If I've learned anything in the military and life, it's that perception is reality. It's unfortunate, but reality.

Back to the original post....Again, I congratulate you on your ND hunt! It's awesome to be in the field w/ birds working the decoys.

Good Huntin'

Mike


----------



## Acemallard (Sep 30, 2003)

I never hinted that I was perfect and I also said nice job and a good hunt. I was just stating what I saw. I have been out many times this year and yes a few hens have met the dirt. I find it so ironic that people have to jump in and start ripping people for stating things and reading more into a post than what is said. Again nice hunt you guys. I know how it feels when you get a bunch of DUCKS to commit to the dekes and have a shoot like that.

HCW


----------



## ripping the teal (Sep 22, 2005)

Thanks for noticing. Sorry about the couple hens. Maybe next time it will be a perfect hunt.


----------



## Acemallard (Sep 30, 2003)

Nothing to be sorry about. It was a great hunt from the looks of it. None of us are perfect and don't let anyone tell you different. If you shoot as many ducks as that there is going to be the ocasional hey shot. Again great hunt and enjoy the memories.

HCW :beer:


----------



## nodakoutdoors.com (Feb 27, 2002)

I give credit to anyone who tries to shoot drakes. I failed on another "perfect" season with 2 suzies down.

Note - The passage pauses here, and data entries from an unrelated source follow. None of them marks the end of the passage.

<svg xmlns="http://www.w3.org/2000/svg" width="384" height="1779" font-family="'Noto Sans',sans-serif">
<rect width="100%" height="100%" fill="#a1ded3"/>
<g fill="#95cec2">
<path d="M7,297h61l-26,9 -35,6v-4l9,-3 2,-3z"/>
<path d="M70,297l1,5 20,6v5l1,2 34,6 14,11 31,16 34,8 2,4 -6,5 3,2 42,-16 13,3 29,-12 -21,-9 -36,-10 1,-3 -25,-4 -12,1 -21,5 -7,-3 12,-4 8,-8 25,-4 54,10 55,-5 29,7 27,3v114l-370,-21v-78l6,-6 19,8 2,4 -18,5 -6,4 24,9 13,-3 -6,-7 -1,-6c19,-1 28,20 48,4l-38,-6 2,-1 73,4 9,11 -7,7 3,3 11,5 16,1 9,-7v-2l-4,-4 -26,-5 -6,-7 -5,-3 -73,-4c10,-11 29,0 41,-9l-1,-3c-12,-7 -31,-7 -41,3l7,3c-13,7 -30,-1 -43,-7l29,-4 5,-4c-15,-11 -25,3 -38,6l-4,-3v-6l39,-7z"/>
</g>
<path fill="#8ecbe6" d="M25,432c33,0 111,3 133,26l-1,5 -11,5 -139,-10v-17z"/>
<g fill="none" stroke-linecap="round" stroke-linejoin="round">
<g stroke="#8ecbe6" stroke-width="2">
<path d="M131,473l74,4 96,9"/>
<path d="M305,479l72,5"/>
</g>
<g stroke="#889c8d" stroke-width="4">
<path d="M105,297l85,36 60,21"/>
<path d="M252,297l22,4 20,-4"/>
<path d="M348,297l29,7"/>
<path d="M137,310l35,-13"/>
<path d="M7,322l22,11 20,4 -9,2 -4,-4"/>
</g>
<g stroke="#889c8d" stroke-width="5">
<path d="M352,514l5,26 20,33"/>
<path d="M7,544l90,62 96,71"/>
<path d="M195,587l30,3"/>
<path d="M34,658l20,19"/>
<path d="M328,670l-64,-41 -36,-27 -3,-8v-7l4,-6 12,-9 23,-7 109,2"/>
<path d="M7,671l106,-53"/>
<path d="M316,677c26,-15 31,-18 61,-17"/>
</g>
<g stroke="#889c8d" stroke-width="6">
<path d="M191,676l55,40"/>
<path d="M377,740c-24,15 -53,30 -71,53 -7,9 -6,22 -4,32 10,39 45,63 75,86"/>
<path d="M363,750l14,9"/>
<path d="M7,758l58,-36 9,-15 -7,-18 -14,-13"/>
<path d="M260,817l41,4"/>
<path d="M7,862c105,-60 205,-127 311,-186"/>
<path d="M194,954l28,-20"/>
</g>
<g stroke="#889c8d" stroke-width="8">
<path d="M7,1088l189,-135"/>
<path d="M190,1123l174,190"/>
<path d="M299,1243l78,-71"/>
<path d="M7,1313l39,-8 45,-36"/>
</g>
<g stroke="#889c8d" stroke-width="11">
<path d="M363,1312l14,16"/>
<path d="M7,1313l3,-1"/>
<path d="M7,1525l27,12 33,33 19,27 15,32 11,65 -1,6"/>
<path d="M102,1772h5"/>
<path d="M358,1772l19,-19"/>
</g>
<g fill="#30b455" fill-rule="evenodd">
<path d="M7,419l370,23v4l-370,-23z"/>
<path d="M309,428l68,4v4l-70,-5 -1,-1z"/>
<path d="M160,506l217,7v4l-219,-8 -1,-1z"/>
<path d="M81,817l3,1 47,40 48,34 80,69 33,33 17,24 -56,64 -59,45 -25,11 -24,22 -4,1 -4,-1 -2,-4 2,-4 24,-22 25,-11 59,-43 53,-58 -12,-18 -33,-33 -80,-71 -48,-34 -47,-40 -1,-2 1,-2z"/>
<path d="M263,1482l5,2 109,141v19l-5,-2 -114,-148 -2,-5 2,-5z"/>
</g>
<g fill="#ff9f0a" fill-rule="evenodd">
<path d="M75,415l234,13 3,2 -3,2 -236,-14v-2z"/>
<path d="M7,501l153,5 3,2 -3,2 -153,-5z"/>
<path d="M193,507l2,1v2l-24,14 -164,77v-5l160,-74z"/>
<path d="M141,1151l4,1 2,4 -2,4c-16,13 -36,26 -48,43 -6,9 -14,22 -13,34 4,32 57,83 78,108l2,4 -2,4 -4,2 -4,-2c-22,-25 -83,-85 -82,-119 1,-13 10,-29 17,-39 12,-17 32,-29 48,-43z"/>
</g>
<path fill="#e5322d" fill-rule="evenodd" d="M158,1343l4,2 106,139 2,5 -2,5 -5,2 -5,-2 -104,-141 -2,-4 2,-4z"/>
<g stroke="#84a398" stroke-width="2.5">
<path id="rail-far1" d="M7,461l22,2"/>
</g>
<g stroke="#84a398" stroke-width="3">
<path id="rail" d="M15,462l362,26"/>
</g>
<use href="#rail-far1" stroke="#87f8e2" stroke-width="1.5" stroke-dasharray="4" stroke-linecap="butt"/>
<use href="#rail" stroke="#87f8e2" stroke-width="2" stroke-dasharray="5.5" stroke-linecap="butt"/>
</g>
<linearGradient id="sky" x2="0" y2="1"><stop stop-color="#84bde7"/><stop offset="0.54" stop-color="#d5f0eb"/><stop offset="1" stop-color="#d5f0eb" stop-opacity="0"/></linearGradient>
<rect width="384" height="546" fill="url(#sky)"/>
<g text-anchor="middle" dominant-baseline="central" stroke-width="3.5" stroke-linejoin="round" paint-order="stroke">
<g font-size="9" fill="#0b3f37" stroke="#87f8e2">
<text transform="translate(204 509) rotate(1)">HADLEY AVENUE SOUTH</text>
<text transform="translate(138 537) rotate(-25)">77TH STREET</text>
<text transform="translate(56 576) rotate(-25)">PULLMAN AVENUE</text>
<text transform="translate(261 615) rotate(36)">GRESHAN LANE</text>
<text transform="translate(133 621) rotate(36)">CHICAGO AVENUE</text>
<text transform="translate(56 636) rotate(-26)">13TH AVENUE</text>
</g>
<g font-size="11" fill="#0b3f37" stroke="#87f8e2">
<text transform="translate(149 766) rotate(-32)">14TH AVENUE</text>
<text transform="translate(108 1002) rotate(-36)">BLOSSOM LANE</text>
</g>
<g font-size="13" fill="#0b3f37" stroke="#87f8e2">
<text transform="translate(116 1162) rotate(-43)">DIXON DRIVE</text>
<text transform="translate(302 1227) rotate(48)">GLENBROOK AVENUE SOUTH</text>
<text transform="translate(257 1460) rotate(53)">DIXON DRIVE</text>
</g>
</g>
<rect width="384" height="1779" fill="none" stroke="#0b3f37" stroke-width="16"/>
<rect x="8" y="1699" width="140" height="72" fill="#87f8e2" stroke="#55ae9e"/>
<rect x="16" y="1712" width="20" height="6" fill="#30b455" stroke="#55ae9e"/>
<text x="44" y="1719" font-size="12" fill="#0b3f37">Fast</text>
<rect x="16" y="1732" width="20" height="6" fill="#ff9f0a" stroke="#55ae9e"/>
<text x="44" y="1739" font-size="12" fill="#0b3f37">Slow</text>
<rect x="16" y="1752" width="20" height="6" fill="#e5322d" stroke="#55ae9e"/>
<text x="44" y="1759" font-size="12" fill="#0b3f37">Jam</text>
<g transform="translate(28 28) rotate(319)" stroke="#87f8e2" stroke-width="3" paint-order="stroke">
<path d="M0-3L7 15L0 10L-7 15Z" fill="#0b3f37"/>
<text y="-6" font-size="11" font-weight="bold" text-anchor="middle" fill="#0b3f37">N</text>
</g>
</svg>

If you watch TV and hunting videos it's very common to see hens harvested all the same with the drakes. To each his own I guess, but as I said I will give credit to those with patience.


----------



## tumblebuck (Feb 17, 2004)

> I failed on another "perfect" season with 2 suzies down.

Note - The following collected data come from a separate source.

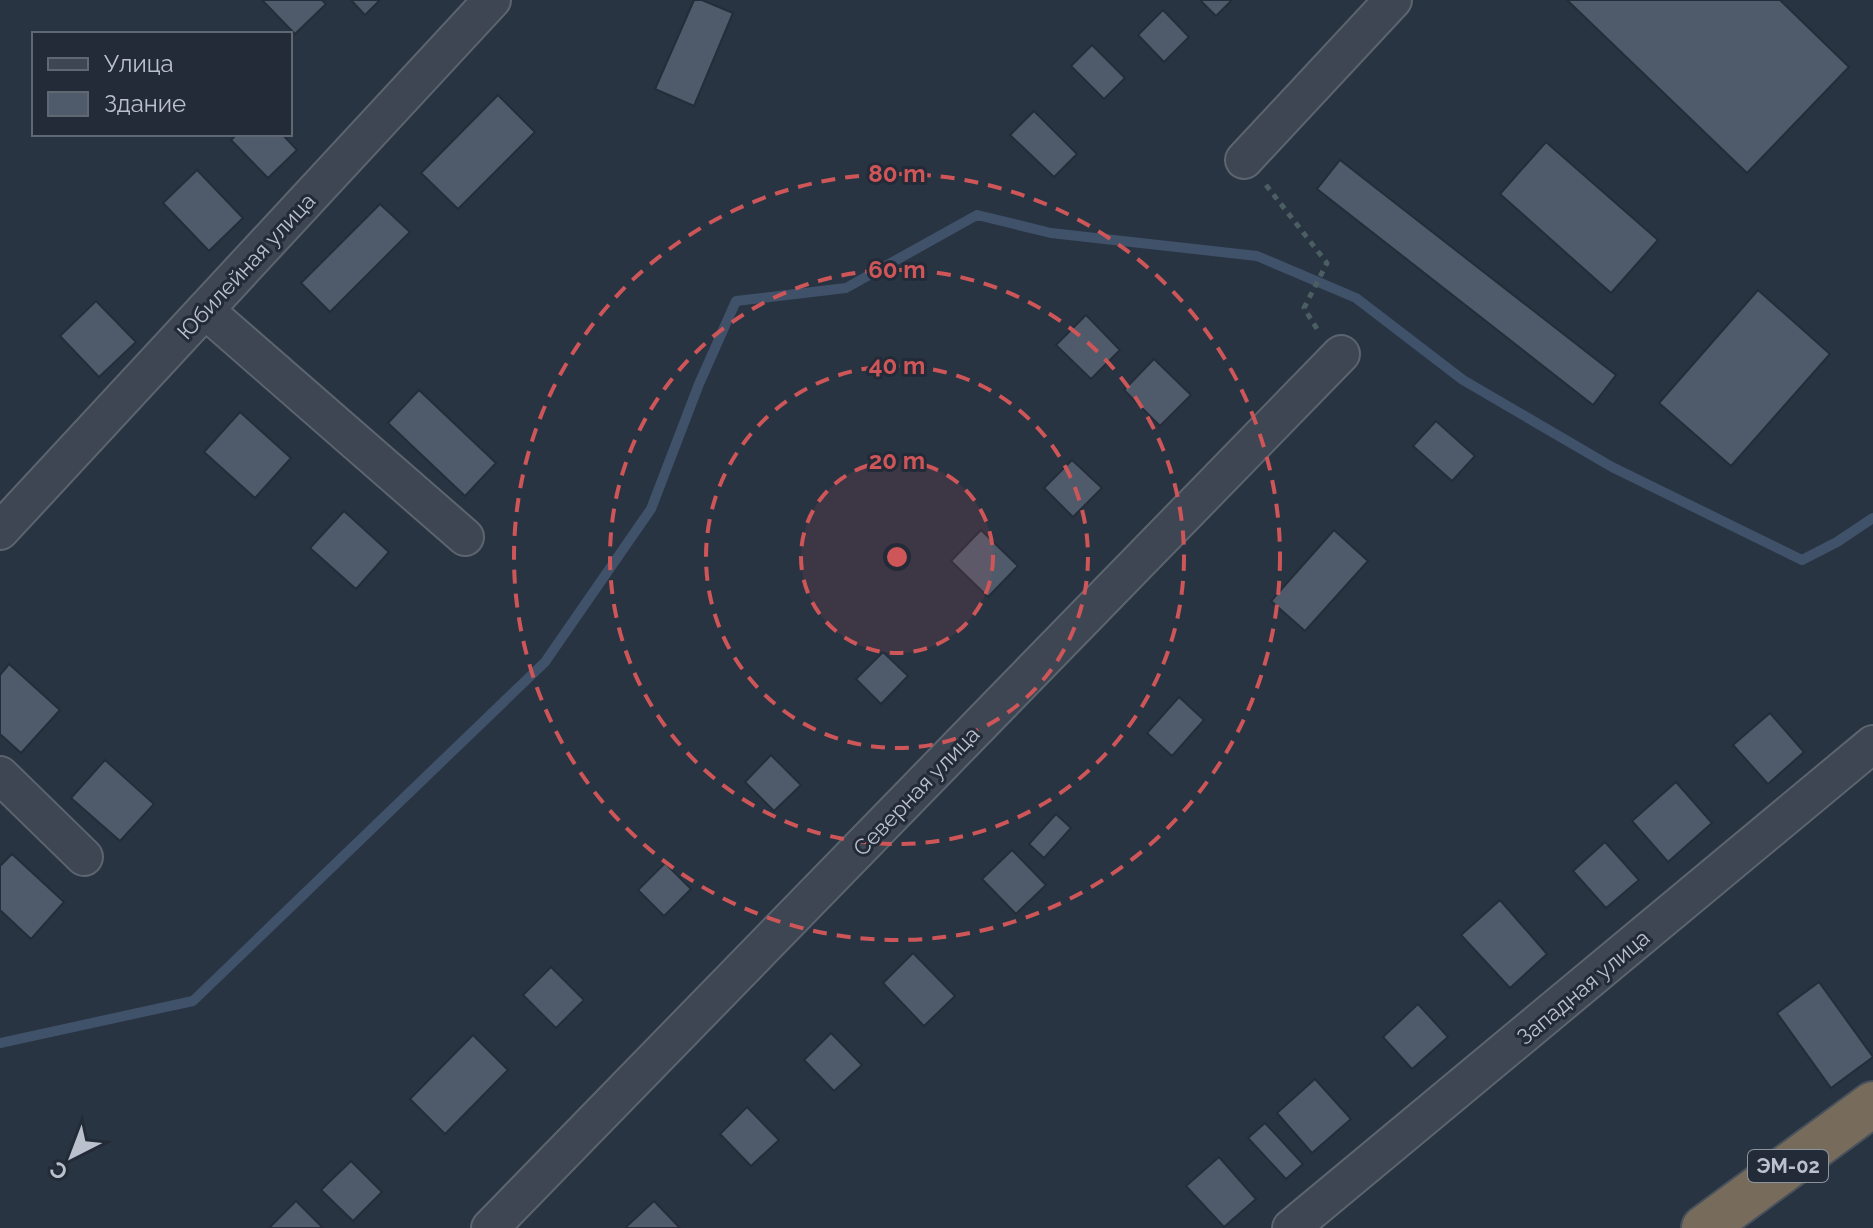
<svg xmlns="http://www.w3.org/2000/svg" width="1873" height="1228" font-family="Raleway,sans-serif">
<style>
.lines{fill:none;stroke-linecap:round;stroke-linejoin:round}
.stream{stroke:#40516a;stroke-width:10}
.building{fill:#4f5b6b;stroke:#242d39;stroke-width:2}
.street-casing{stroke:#5b646f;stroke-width:40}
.highway-casing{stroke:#48515c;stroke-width:48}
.path{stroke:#4b5f62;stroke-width:5;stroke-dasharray:6 6;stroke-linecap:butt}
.street{stroke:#3d4652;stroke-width:36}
.highway{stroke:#776c5b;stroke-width:44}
.ring{fill:none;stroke:#ce5659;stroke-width:4;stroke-dasharray:14 10}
.labels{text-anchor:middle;stroke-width:6;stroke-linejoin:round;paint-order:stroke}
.shield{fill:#222b37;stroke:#8c949f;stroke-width:2}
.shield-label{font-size:20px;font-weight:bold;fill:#bac1cc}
.street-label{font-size:22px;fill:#bac1cc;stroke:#222b37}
.centre{fill:#ce5659;stroke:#222b37;stroke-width:4}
.ring-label{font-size:24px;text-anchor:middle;font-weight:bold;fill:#ce5659;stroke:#222b37;stroke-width:6;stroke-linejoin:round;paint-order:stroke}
</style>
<rect width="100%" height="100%" fill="#293442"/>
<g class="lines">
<path class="stream" d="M0,1043l193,-42 352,-339 106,-153 48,-125 37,-83 110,-13 131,-73 74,18 206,23 99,42 107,82 149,87 190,93 35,-18 36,-24"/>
</g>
<g class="building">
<path d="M262,0h60l4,4 -31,30z"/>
<path d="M351,0h29l-15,15z"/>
<path d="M694,0h8l31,13 -39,93 -39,-17z"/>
<path d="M1200,0h32l-16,16z"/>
<path d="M1567,0h213l69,67 -102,106z"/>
<path d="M1163,10l26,27 -25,25 -26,-27z"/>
<path d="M1092,45l33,33 -21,21 -33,-33z"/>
<path d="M498,95l37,37 -77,77 -37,-36z"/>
<path d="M1034,111l43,43 -23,23 -44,-42z"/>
<path d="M237,134h45l15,16 -29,28 -37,-38z"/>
<path d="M1546,142l112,98 -47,53 -111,-99z"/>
<path d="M1340,160l276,215 -23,30 -276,-216z"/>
<path d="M197,170l46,48 -34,33 -46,-48z"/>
<path d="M380,204l30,28 -80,80 -29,-29z"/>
<path d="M1758,290l72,64 -99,112 -72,-63z"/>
<path d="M96,301l40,41 -37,35 -39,-41z"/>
<path d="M1086,315l34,35 -29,29 -35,-34z"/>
<path d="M1154,359l37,36 -31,31 -36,-36z"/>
<path d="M419,390l77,73 -31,33 -77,-73z"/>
<path d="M240,412l51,46 -36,40 -51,-46z"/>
<path d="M1436,421l39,35 -23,25 -39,-35z"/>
<path d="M1072,460l30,28 -29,29 -29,-29z"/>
<path d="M344,511l45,41 -33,37 -46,-41z"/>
<path d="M981,530l37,36 -30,31 -37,-36z"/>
<path d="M1334,530l34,31 -63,70 -34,-30z"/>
<path d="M883,652l25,24 -27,28 -25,-25z"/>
<path d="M9,664l51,46 -39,43 -21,-19v-59z"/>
<path d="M1179,697l25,23 -32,36 -25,-23z"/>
<path d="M1770,713l34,39 -36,32 -35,-39z"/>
<path d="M771,755l30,30 -27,26 -29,-29z"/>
<path d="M105,760l49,44 -34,37 -49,-43z"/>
<path d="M1676,782l36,41 -44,39 -36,-41z"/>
<path d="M1056,814l15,14 -27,30 -15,-14z"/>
<path d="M1605,842l34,38 -33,28 -33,-37z"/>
<path d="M1012,850l34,35 -30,29 -34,-35z"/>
<path d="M12,854l52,48 -33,37 -31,-29v-44z"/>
<path d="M665,863l26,26 -27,27 -26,-26z"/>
<path d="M1500,900l47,54 -37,34 -49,-53z"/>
<path d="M913,953l42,43 -31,30 -41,-43z"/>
<path d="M551,967l33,33 -28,28 -33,-33z"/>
<path d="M1819,982l54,75 -42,31 -54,-75z"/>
<path d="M1418,1004l30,33 -36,32 -29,-32z"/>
<path d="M831,1033l31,32 -28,26 -30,-31z"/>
<path d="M473,1035l35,35 -63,64 -35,-35z"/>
<path d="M1315,1079l36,40 -39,34 -35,-40z"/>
<path d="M747,1107l32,33 -28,26 -31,-32z"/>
<path d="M1265,1123l38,41 -17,15 -38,-41z"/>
<path d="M1219,1157l37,42 -32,28 -38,-41z"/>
<path d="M351,1161l31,31 -29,29 -32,-31z"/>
<path d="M296,1201l27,27h-54z"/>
<path d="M654,1201l26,27h-53l-1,-1z"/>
</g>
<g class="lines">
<g class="street-casing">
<g id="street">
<path d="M1244,160l149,-160"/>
<path d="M205,310l260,227"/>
<path d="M0,531l492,-531"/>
<path d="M0,775l84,82"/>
<path d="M490,1228l851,-874"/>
<path d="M1291,1228l582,-484"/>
</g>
</g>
<g class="highway-casing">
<path id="highway" d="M1704,1228l169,-124"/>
</g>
<path class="path" d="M1266,185l61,78 -23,45 15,24"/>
<use href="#street" class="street"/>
<use href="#highway" class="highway"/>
</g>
<circle cx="897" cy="557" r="96" fill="#ce5659" fill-opacity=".12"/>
<g class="ring">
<circle cx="897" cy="557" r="96"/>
<circle cx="897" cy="557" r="191"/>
<circle cx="897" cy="557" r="287"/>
<circle cx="897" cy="557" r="383"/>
</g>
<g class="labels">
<rect class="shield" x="1748" y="1150" width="80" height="32" rx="6"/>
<g class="shield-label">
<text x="1788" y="1173">ЭМ-02</text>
</g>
<g class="street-label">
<text transform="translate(246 266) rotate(-47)" y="8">Юбилейная улица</text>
<text transform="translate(916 791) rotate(-46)" y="8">Северная улица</text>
<text transform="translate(1583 987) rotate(-40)" y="8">Западная улица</text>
</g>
</g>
<circle cx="897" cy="557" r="12" class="centre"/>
<g class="ring-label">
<text x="897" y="182">80 m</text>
<text x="897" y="278">60 m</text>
<text x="897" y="374">40 m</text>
<text x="897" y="469">20 m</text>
</g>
<rect x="32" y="32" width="260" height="104" fill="#222b37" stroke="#5f6773" stroke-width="2"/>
<rect x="48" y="58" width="40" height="12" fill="#3d4652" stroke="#5f6773" stroke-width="2"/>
<text x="104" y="72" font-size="24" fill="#bac1cc">Улица</text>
<rect x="48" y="92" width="40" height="24" fill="#4f5b6b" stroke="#5f6773" stroke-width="2"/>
<text x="104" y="112" font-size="24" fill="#bac1cc">Здание</text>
<g transform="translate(72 1156) rotate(222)" stroke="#222b37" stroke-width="6" paint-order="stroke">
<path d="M0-6L14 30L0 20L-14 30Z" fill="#bac1cc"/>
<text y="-12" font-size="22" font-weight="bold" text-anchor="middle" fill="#bac1cc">С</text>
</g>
</svg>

What about those two hen bluebills? or did Corey shoot those? oke:


----------



## nodakoutdoors.com (Feb 27, 2002)

I'm surprised you remember the morning as you were running around the slough after cripples. :lol: I wish we would've hunted that hole more than once this year. I can't tell you how many times I drove past it and wondered.


----------